Some companies also have been reluctant to devote energy and
resources to controlling those meetings because they don't see it as a worthy
pursuit. "Some have said the return on investment isn't enough for that
particular organization," said Charlene Rabideau, senior vice president of
account management and operations for BCD Meetings and Incentives.
A large portion of these meetings, however, often are
planned by administrators who might be unaware of procedures to best handle the
meetings, said Renee Epple, vice president of global innovations for American
Express Business Travel.
Marriott International vice president of global sales
intermediaries Julius Robinson said inexperienced planners often do not realize
obligations when they are signing contracts and are surprised when having to
deal with cancellation and attrition issues that arise later.
Those buyers who have targeted small meetings reported
significant savings from their efforts. Tim Bone, director of union
conventions, events, meetings and travel for Service Employees International
Union, said his organization recently turned its focus to small meetings. Prior
to that, the meetings often were booked ad hoc by administrators, through
vendors with which SEIU did not have negotiated agreements or through improper
channels.
Using data from purchasing cards, invoices and the expense
reporting tool, Bone aggregated information to show senior management the cost
and importance of small meetings.
"We had the policy rewritten that everything has to
flow through the meetings department," Bone said. "Catching data is
easy because of the expense tool, and the cost associated with those meetings
are up to the departments' budgets."
Bone chose an outsourced model to handle small meetings,
working through planners employed by StarCite. Individual administrators who
want to keep control of small meetings can still do so as long as they go
through the proper channels.
"We have an engine that can help you source and book,
and you can control that yourself or use external meeting planners," Bone
said. "We now can capture what we were not tracking."

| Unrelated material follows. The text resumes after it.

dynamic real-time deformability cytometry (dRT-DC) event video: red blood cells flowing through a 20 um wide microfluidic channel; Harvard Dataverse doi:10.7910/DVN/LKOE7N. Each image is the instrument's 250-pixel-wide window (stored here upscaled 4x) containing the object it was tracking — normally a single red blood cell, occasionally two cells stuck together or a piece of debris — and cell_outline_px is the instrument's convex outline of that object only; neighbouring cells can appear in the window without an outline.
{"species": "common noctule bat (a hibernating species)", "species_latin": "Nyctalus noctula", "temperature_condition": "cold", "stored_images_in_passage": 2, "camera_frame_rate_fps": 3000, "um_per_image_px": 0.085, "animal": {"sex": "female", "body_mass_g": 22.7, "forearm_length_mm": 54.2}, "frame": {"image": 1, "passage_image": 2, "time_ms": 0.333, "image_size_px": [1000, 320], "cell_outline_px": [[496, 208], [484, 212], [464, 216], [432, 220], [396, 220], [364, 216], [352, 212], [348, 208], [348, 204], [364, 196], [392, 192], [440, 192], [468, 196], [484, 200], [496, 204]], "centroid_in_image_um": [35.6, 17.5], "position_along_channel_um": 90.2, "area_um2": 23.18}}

SEIU's average savings on meetings ranges between 20 and 30
percent, Bone said.
Siemens director of event management services Bobby
Badalamenti said her company has designed an RFP specifically for small
meetings, with specific choices pre-negotiated for planners. "When you
have a preferred supplier relationship, and they work with you, it's easy to
do," she said.
NBTA during the show announced it has "acquired and
taken full control" of The Masters Program, an annual corporate travel
event in Washington. D.C., that through a partnership with travel technology
firm Amadeus it intends to transform "into a global thought-leadership
forum for C-level and senior executives and a think tank for the travel
industry."
The association also named Jack O'Neill, president of Carlson
Wagonlit Travel North America, as its NBTA Allied Member of the Year, and gave
its President's Award to HSBC vice president of corporate events and travel
services Michael Lyons.
Meanwhile, Dominion's Kelliher, a former Business Travel News Travel Manager of
the Year, was one of three people elected to NBTA's board of directors.
Kelliher, director of travel and corporate services for Dominion, and Christle
Johnson, director of business services for Johnson Partners, each were elected
to three-year terms as direct member directors at large. Maylena Burchfield,
executive director of Adtrav Travel Management, was elected to a two-year term
as allied member director at large.
Michael B. Baker and
David Meyer also contributed to this report.
This report originally
appeared in the Sept. 6, 2010, issue of Business Travel News.